Une peinture de mœurs.

 

   Peinture acérée des mœurs de la noblesse du XVIII° siècle? Invention d'une forme nouvelle d'érotisme? A l'époque de Laclos, le libertinage a beaucoup perdu de son aspect « roué »  (étymologiquement, voué au supplice de la roue et dénoncé comme tel par Pascal) : au XVII° siècle, le libertin niait l'existence de Dieu ou le défiait (ex. : le personnage de Don Juan de Molière). Au XVIII° siècle, le libertinage est devenu une sorte de « jeu de société» mais Laclos en fait un jeu cruel qui ressemble plus à une corrida qu'à une partie de tric-trac.

   Le libertinage est le contraire de l'amour-passion car le libertin trouve toutes les parades contre l'amour. Il ne, va pas au hasard mais obéit à une stratégie. On peut presque parler de « vertu» tant ce libertinage demande une longue formation et un continuel exercice.

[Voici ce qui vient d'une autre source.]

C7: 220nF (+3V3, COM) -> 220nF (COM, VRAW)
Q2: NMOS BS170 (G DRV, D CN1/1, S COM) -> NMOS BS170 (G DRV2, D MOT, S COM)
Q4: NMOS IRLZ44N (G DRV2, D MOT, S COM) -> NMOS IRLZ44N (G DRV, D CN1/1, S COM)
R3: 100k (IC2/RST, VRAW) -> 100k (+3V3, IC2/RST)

   La marquise de Merteuil, personnage central et diabolique qui tire toutes les ficelles, livre son âme dans une lettre : toute petite, elle a décidé de toujours dominer et pour cela de tout connaître, entre autres, de l'amour et du plaisir. Le libertinage lui paraît une manière de dominer sans jamais être dominée. Il était fatal qu'elle rencontre le vicomte de Valmont dont la réputation est déjà établie. Le lien qui les unit est d'ailleurs ce qu'il y a de plus singulier dans Les Liaisons dangereuses : ce sont deux libertins d'égale grandeur; ils se sont aimés et ont gardé, après séparation, l'estime réciproque due à la personne que l'on n'a pu réduire à sa merci. Depuis lors, ils échangent des confidences qui constituent l'essentiel de l'œuvre.

 

La stratégie du libertinage.

 

   Les deux héros décomposent leurs entreprises en plusieurs temps : le choix (il faut devoir vaincre des obstacles), la séduction, dont les règles sont les mêmes que celles de la chasse à courre (la « proie » doit combattre, résister avant de se rendre), la chute (la victime est vaincue), la rupture éclatante, le jeu étant théâtralement dévoilé (ce qu'au siècle suivant on nommera muflerie est la règle absolue du libertin).

   Mais, dans toute stratégie; il y a une faille possible; Laclos ne néglige pas cette possibilité, et Valmont sera pris à son propre piège.

   Toutes ces considérations, examinées par les critiques à la parution de l'œuvre en 1782, sont ravivées en 1989 à l'occasion du grand succès d'un film tiré de l'ouvrage par un réalisateur anglais, Stephen Frears. Le sujet ne laisse pas, semble-t-il, d'être toujours d'actualité.